*** Record set Section Begins ***

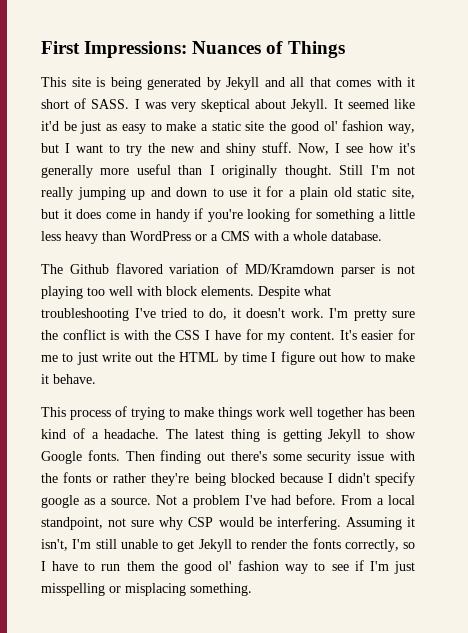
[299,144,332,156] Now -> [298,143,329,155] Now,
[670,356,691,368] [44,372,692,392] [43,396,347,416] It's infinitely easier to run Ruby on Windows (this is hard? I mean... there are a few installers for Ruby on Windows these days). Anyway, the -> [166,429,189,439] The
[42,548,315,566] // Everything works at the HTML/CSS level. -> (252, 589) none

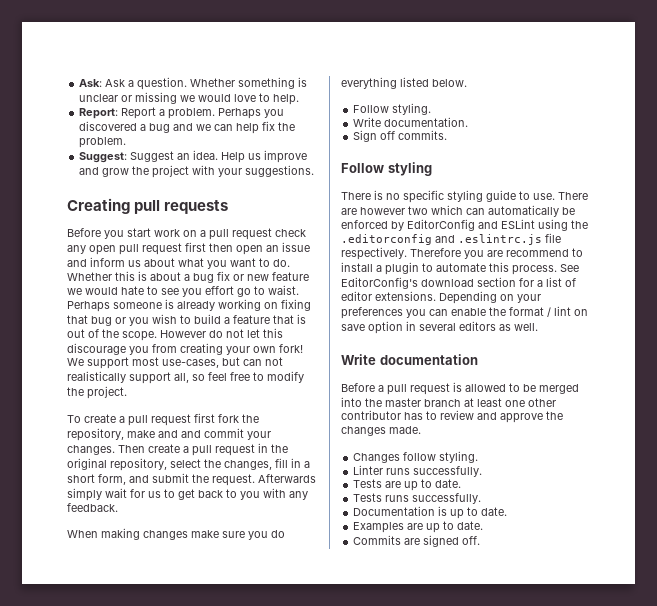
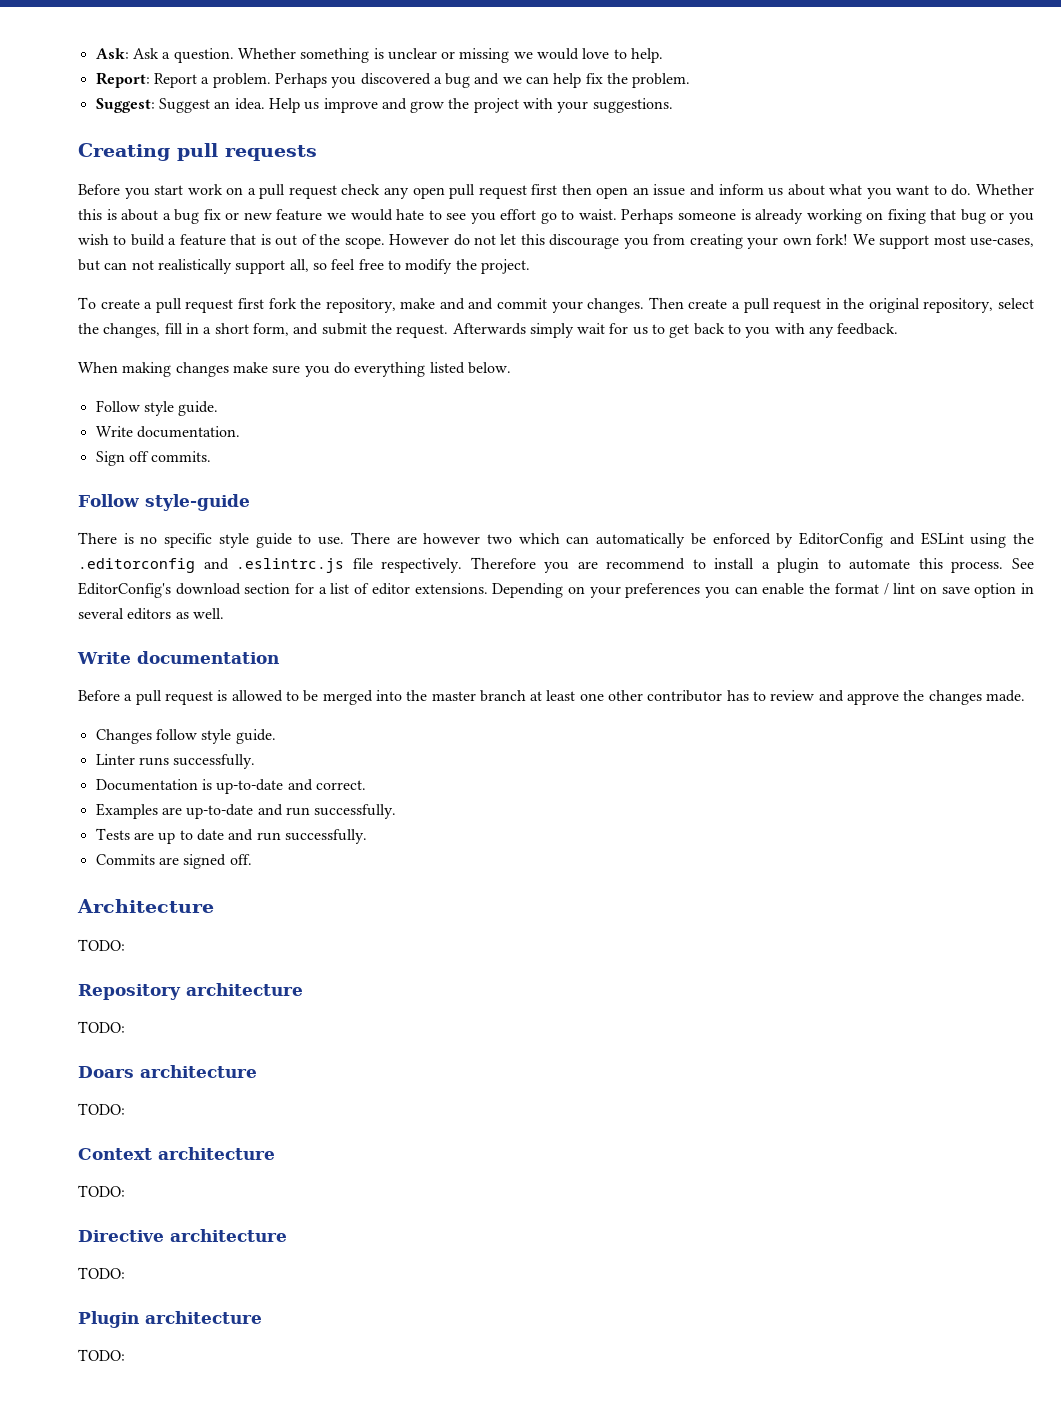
[392,103,432,115] styling. -> [143,401,219,416] style guide.
[387,162,432,176] styling -> [144,494,250,511] style-guide
[447,190,483,202] styling -> [218,533,249,548] style
[439,451,479,463] styling. -> [201,729,276,744] style guide.
[353,479,462,491] [353,493,482,504] [353,506,508,519] [353,521,484,533] [353,535,481,547] Tests are up to date. // Tests runs successfully. // Documentation is up to date. // Examples are up to date. // Commits are signed off. -> [95,779,366,794] [95,803,397,819] [95,828,367,844] [95,854,252,869] [77,899,214,913] [78,939,125,951] [78,983,303,1000] [78,1021,125,1033] [78,1065,257,1078] [78,1103,125,1115] [78,1147,275,1160] [78,1185,125,1197] [78,1229,287,1242] [78,1267,125,1279] [78,1311,262,1328] [78,1349,125,1361] Documentation is up-to-date and correct. // Examples are up-to-date and run successfully. // Tests are up to date and run successfully. // Commits are signed off. // Architecture // TODO: // Repository architecture // TODO: // Doars architecture // TODO: // Context architecture // TODO: // Directive architecture // TODO: // Plugin architecture // TODO:

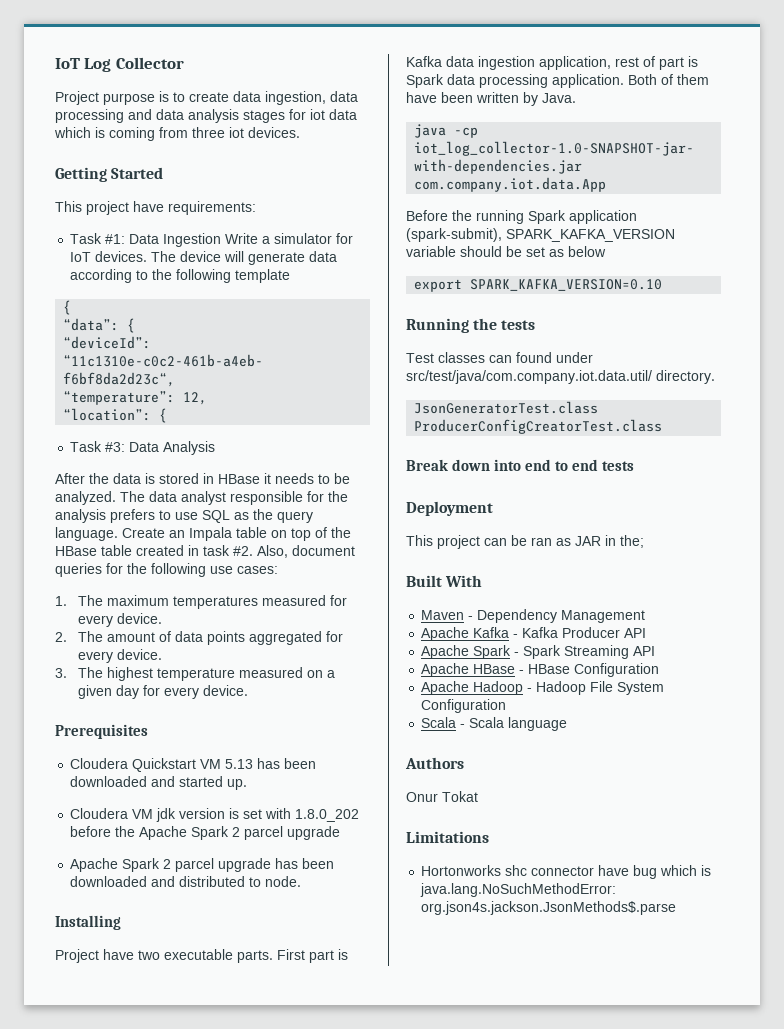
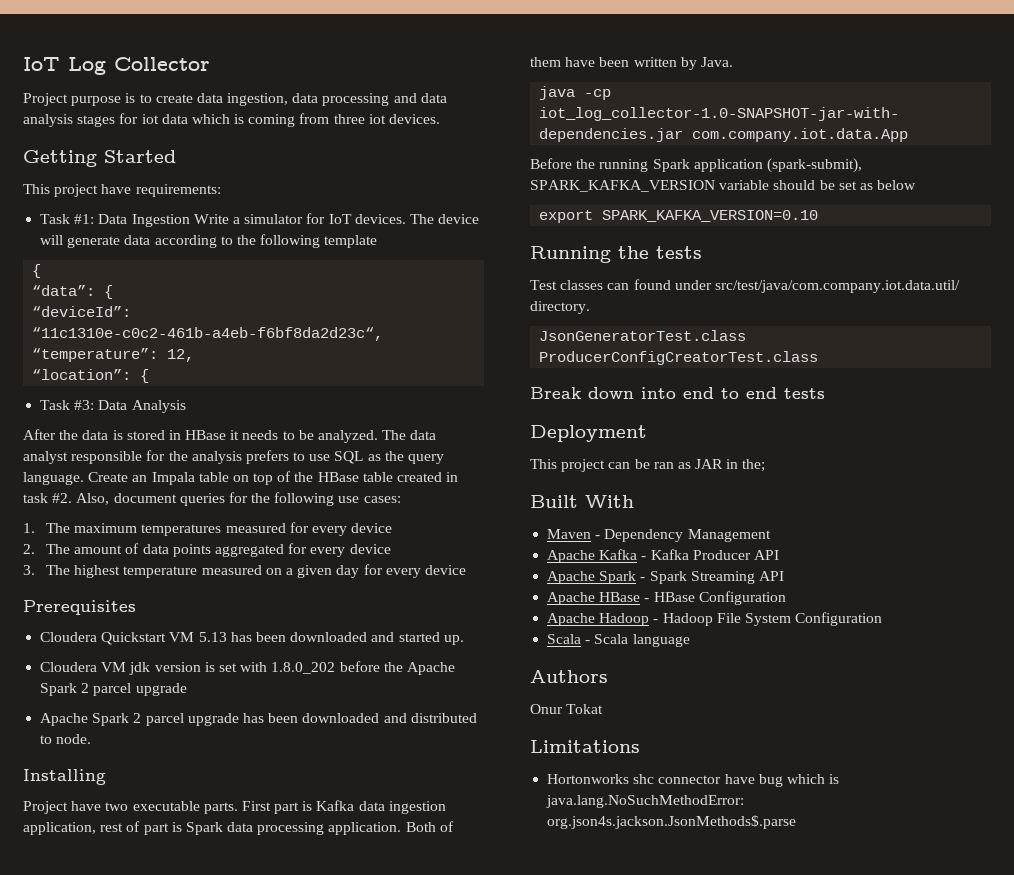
[117,613,163,624] device. -> [351,523,393,533] device
[117,649,163,660] device. -> [349,544,391,554] device
[203,685,249,696] device. -> [424,565,466,575] device

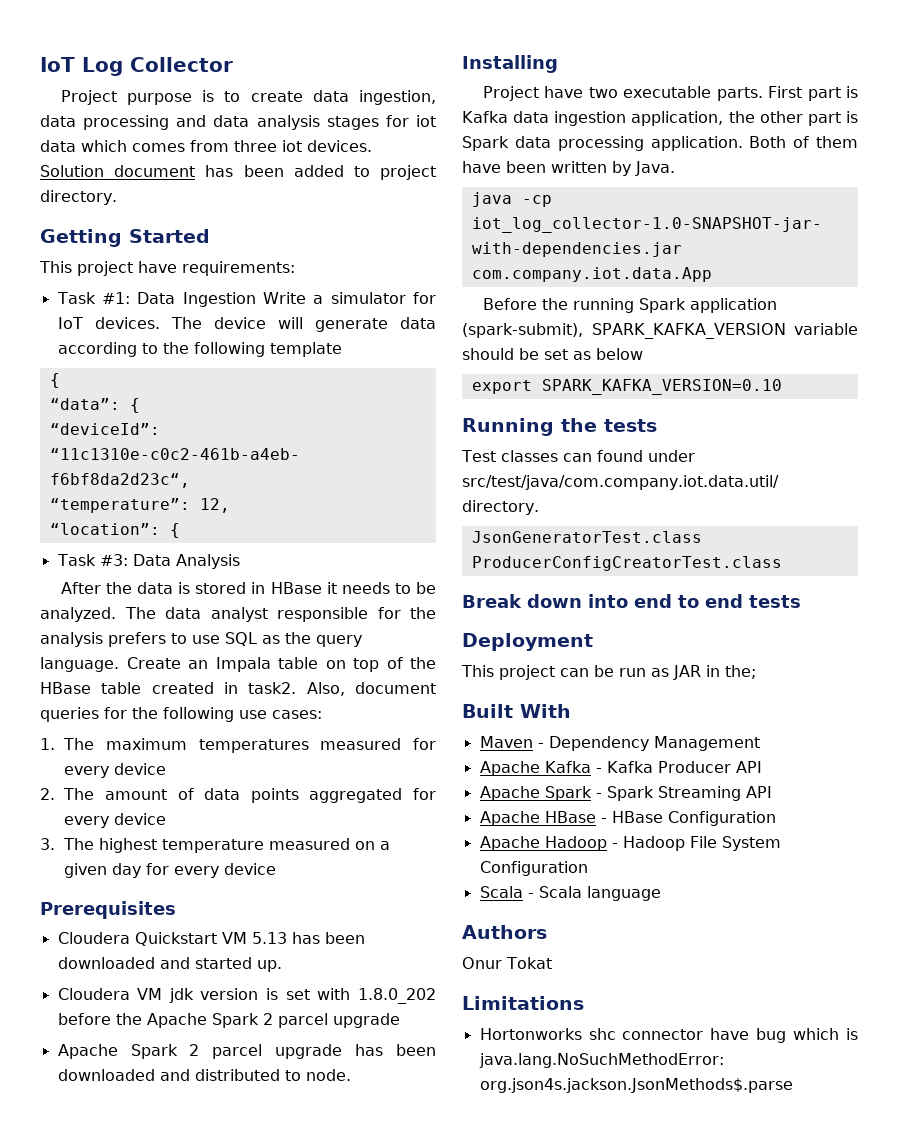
[234,114,296,127] is coming -> [132,143,185,152] comes
(441, 119) none -> [40,165,436,180] [40,190,117,205] Solution document has been added to project directory.
[23,493,73,503] task #2. -> [248,682,297,694] task2.
[100,821,141,832] rest of -> [728,111,803,123] the other
[653,462,674,469] ran -> [619,668,646,677] run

*** Record set Section Ends ***

Problem description: In the listing above, find each line with the word "none" and return it.

Written reply:
[42,548,315,566] // Everything works at the HTML/CSS level. -> (252, 589) none
(441, 119) none -> [40,165,436,180] [40,190,117,205] Solution document has been added to project directory.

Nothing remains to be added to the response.